Costruzione iniziale Xe-XIe siècles (≈ 1150)
Origini preromane e romanzi primitivi
1865
Morte del barone Jules d'Ancelin de Labaume
Morte del barone Jules d'Ancelin de Labaume 1865 (≈ 1865)
Sepoltura nella cappella
29 novembre 1965
Classificazione monumento storico
Classificazione monumento storico 29 novembre 1965 (≈ 1965)
Protezione dello Stato
2015
Restauro del busto di San Paolo
Restauro del busto di San Paolo 2015 (≈ 2015)
Conservazione nella Chiesa di San Pietro
Aujourd'hui
Aujourd'hui
Aujourd'hui Aujourd'hui (≈ 2025)
Position de référence.
Patrimonio
Chapelle Saint-Paul (Box B 450): Ordine del 29 novembre 1965
Dati chiave
Jules d'Ancelin de Labaume - Barone di Labaume
Proprietario e sepoltura nella cappella
Dominique Puech - Archeologo
Autore di uno studio (2017) sulla cappella
Origine e storia
La cappella di San Paolo di Arnave, situata a 710 m sul livello del mare a ovest del villaggio di Arnave (Ariège, Occitanie), è considerata uno dei più antichi edifici religiosi del dipartimento. Probabilmente dal Xth al Xth secoli, anche dal IX secolo, per alcuni elementi come gli impostori preromani, illustra le origini dell'arte romanica ad Ariège. La sua modesta architettura, composta da una navata unica e da un coro rettangolare a volta in tufo culla, rivela tecniche costruttive arcaiche, con arcate murarie successive aggiunte per rafforzare le pareti quando si posano volte.
La cappella era da molto tempo un luogo di pellegrinaggio grazie a una pietra nera, conosciuta per guarire l'epilessia se il paziente dormiva lì per tutta la notte.

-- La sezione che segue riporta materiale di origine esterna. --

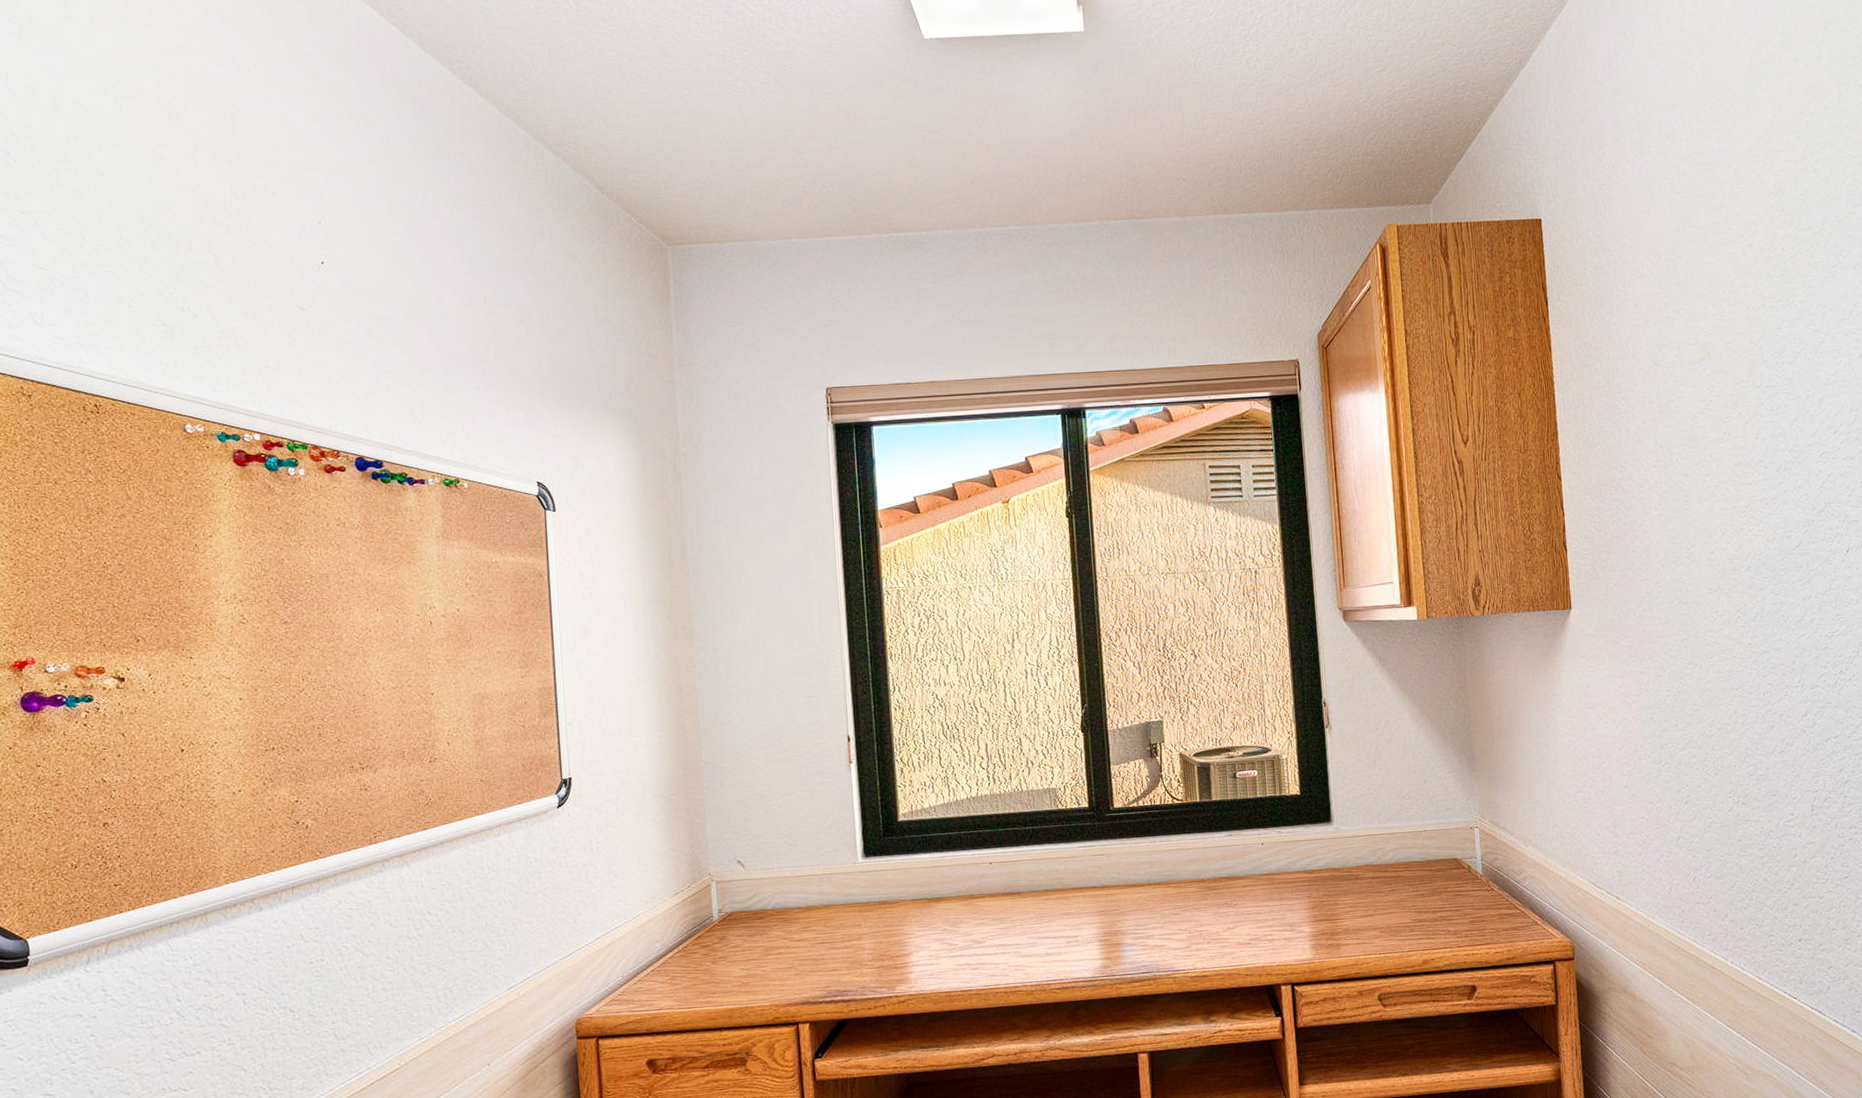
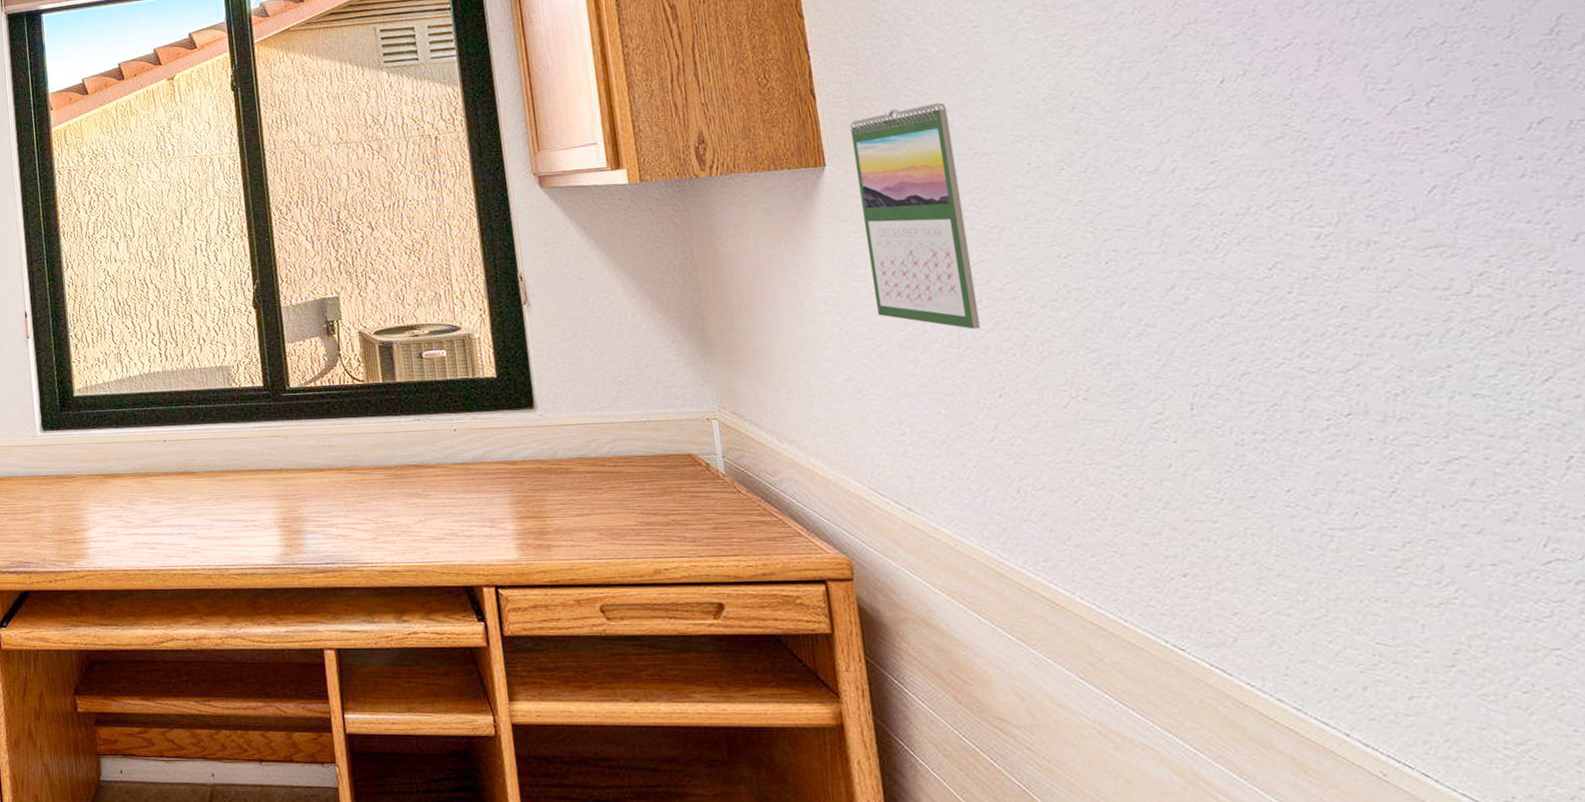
calendar: none [1591,558,1676,748] -> present [850,102,981,329]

Questa leggenda, unita a storie di guarigioni miracolose, contribuì alla sua conservazione. Ex proprietà della Baronia di Labaume fino al XX secolo, ospitava la tomba del barone Jules d'Ancelin de Labaume (morto nel 1865). Classificato monumento storico nel 1965, è stato trasferito al comune per il restauro, con il supporto della Fondazione Heritage per consolidare la sua struttura.
I suoi mobili includono un busto di San Paolo del XVI secolo, oggi conservato nella chiesa di San Pietro del villaggio dopo un restauro nel 2015. Il campanile, con finestre gemelle, e la facciata occidentale decorata con archi seriali, riflettono l'evoluzione stilistica tra pre-romano e romanzo. La porta sud, dotata di un triplo arcovolt con denti a sega, mette in evidenza il suo carattere ibrido. Reshuffles successivi, come i portici murali, mostrano adattamenti strutturali nel corso dei secoli.
Fonti archeologiche e storiche, comprese le opere di Dominique Puech (2017), evidenziano il suo ruolo nello studio delle transizioni architettoniche a Midi-Pyrénées. Il suo isolamento geografico e il suo stato di conservazione lo rendono un raro esempio di un edificio romanico primitivo, segnato da superstizioni medievali e da una storia seigneuriale legata alla famiglia Labaume.